__Task objective__: Show every line from the data below that includes "Klikterus".

__Extracted data__:

——

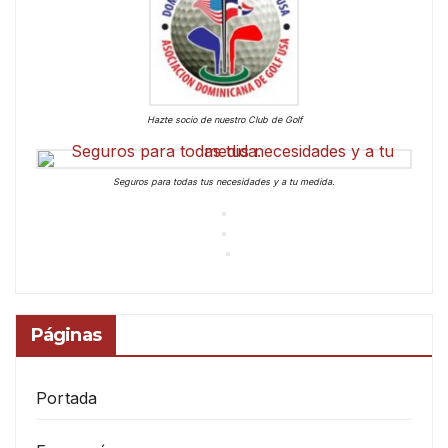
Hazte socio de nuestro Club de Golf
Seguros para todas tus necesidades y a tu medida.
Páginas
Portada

——

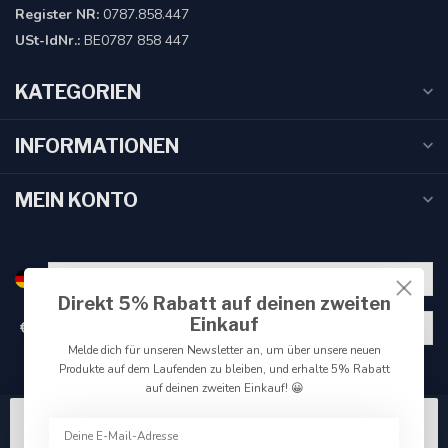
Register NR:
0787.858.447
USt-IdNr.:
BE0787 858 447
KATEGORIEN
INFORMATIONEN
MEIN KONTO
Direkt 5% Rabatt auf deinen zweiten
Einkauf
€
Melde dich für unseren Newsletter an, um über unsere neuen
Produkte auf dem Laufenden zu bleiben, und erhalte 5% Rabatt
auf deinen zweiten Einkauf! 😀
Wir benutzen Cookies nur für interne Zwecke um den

——

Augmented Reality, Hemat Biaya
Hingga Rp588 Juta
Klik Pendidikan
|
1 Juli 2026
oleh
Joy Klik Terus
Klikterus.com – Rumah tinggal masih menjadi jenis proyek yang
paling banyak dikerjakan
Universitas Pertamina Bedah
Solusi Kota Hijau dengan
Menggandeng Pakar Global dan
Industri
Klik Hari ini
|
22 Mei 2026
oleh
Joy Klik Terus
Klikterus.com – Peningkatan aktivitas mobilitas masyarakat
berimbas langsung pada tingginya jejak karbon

——

__Problem solution__:
Klikterus.com – Rumah tinggal masih menjadi jenis proyek yang
Klikterus.com – Peningkatan aktivitas mobilitas masyarakat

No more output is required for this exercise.